▸ EXERCISE INSTRUCTIONS
Update the stretch of the painting passage from "For example, I" through "so perfectly engineered." so that "boxer" becomes "wrestler", and give that stretch with the change made.

▸ DOCUMENT SEGMENT
"""
For example, I am currently finishing a painting involving a boxer whose legs have been amputated and fused with giant mechanical grasshoppers (to help him skip in the ring). Additionally, two tiny elephant heads are fused to his shoulders, and using the water from his body splash water on his face. This is an ‘improved’ version of the recognizable white water bottles used in the ring. These are two examples specific to the subject, out of many in the overall piece, which show my ‘making’ (reconstruction) of the boxer. I am inspired by the overall body, as well as the individual aspects of it, and how this is so perfectly engineered.

I paint a lot about what we do as humans. I take a lot of inspiration by people’s professions. When you think about it, even in our free time, our careers are what define us in so many ways, we talk about it, we are even questioned on a first date, and we are often remembered by our career when we die.

The word "controlled" in your question is the one I have always struggled to explain. I am not sure where it comes from and why I spend so many hours on details. To help me understand my strange behavior toward tiny details is that I say to myself that the best car prototypes always take years to achieve, so it makes me feel better! The only answer I can find is that the subjects I create have to be perfectly engineered and rendered. Therefore this perfection, this controlled environment of my paintings, needs to be controlled by its creator. Think of a mad scientist. I guess I would be a mad ‘scientartist’. Everything must have its place. Every piece of the larger work must be eloquently drawn to fuse properly into the next. By doing this I create a flow that connects all random, obscene, and conflicting details.
"""
▸ SOURCE MATERIAL
"""
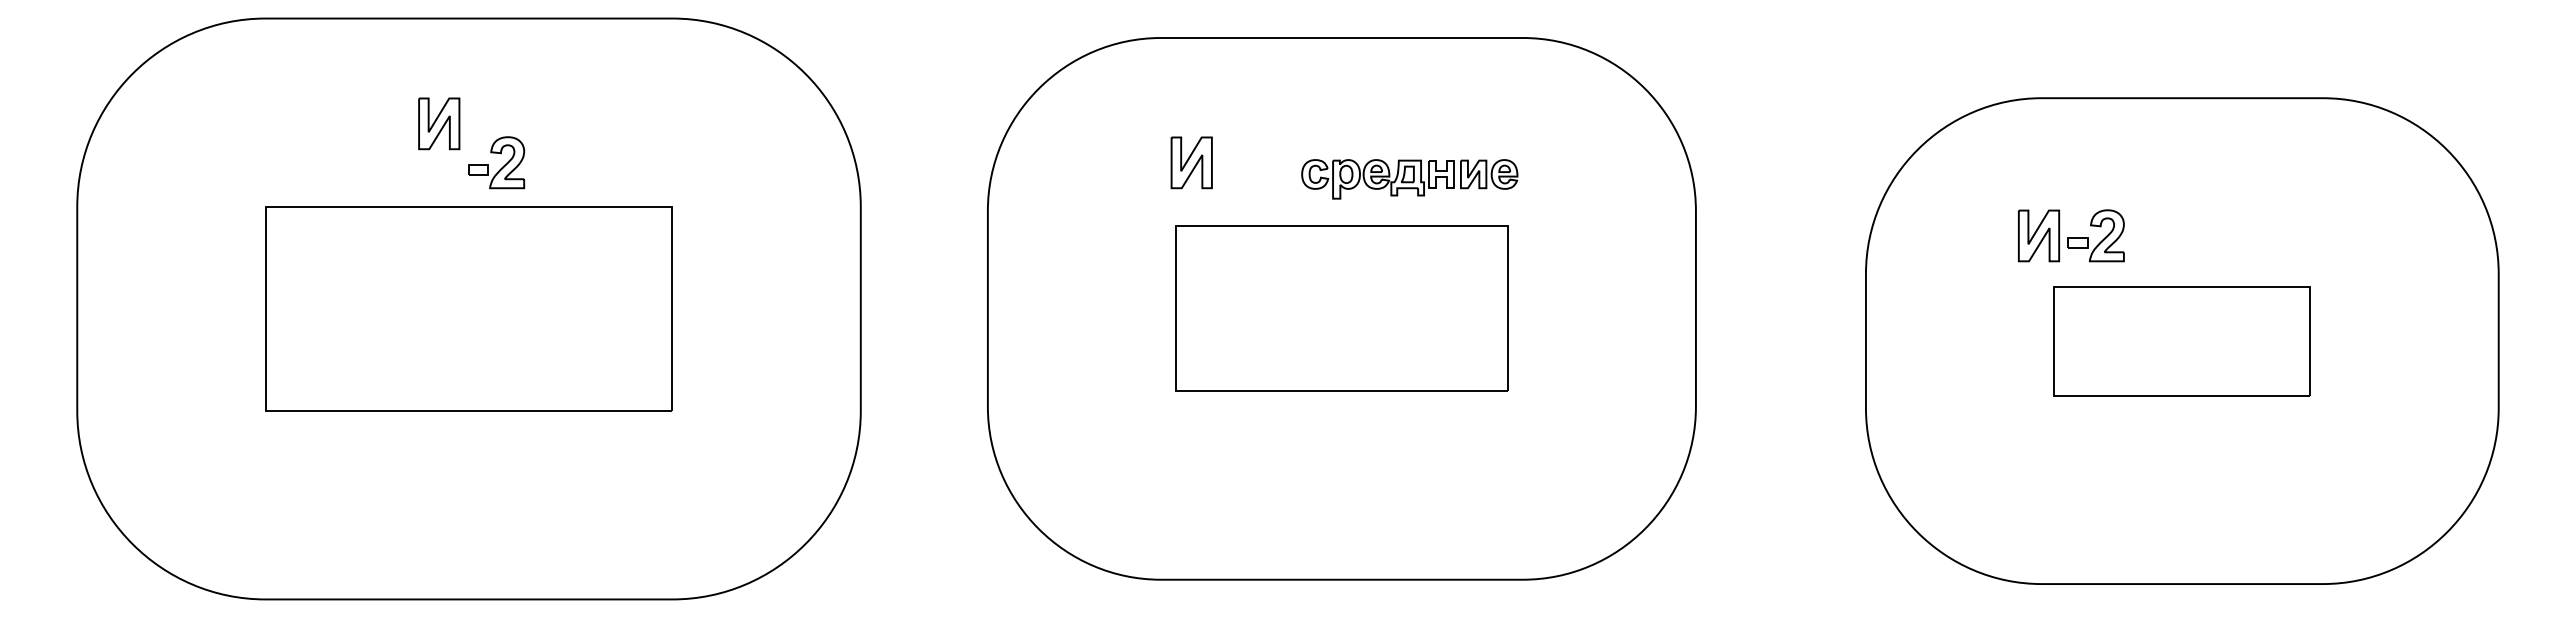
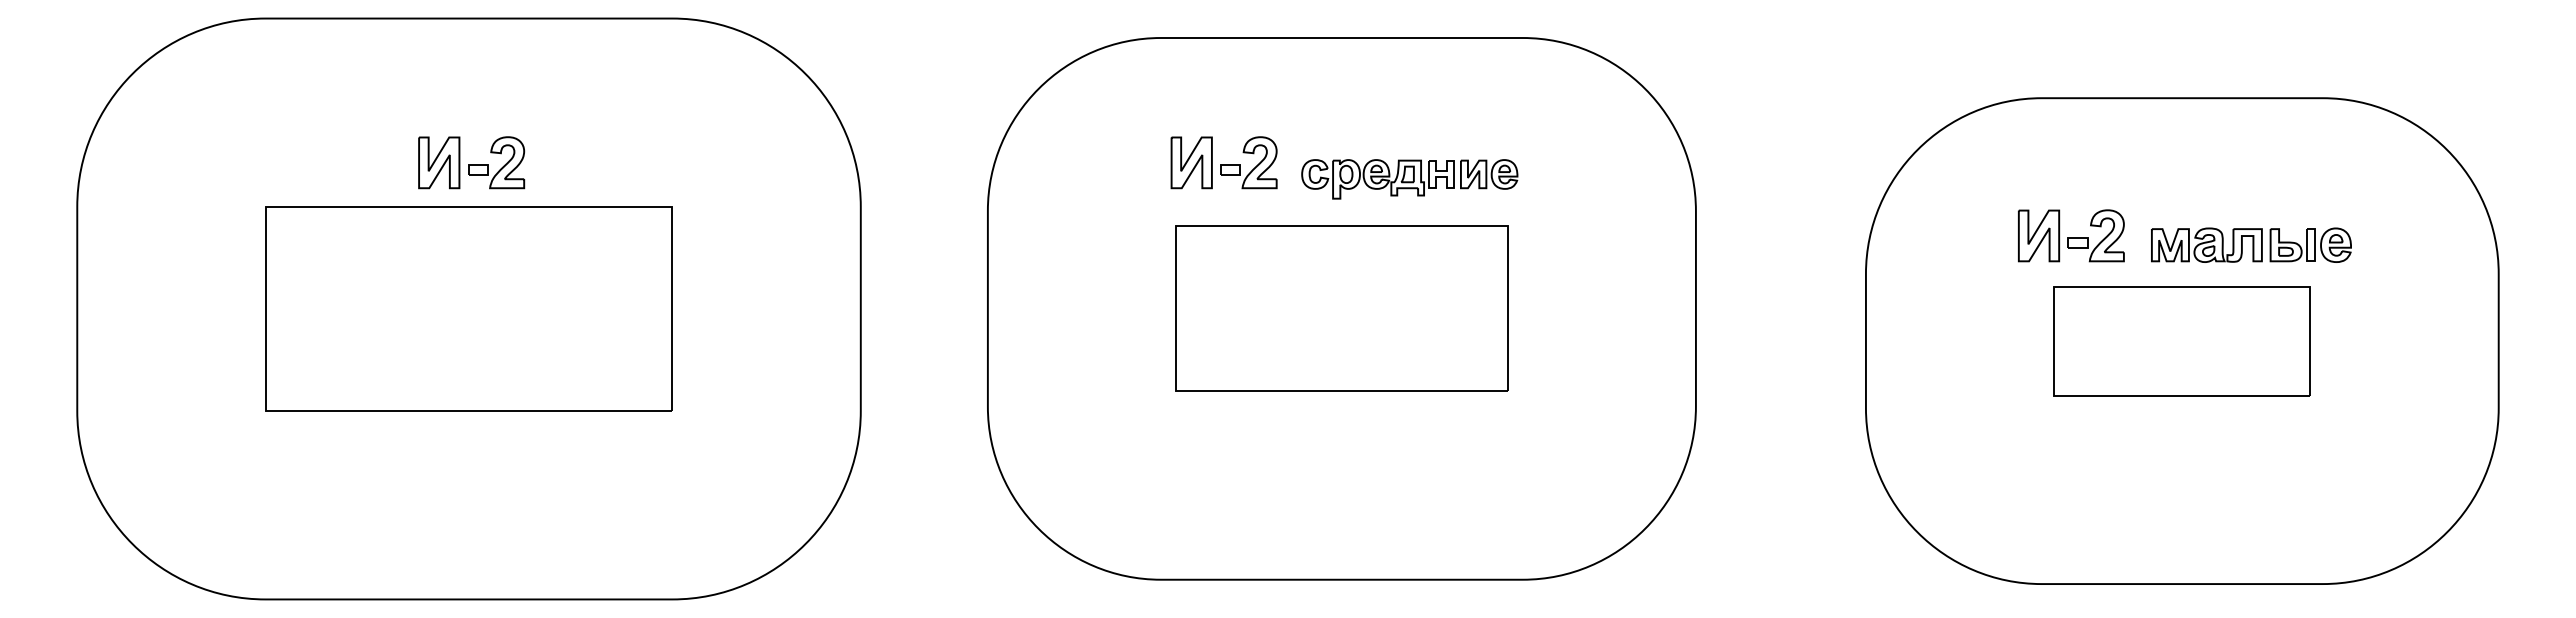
part at (439, 123) position: (439, 123) -> (439, 162)
part at (1254, 167): none -> present
part at (2251, 244): none -> present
"""
▸ FULL OUTPUT
For example, I am currently finishing a painting involving a wrestler whose legs have been amputated and fused with giant mechanical grasshoppers (to help him skip in the ring). Additionally, two tiny elephant heads are fused to his shoulders, and using the water from his body splash water on his face. This is an ‘improved’ version of the recognizable white water bottles used in the ring. These are two examples specific to the subject, out of many in the overall piece, which show my ‘making’ (reconstruction) of the wrestler. I am inspired by the overall body, as well as the individual aspects of it, and how this is so perfectly engineered.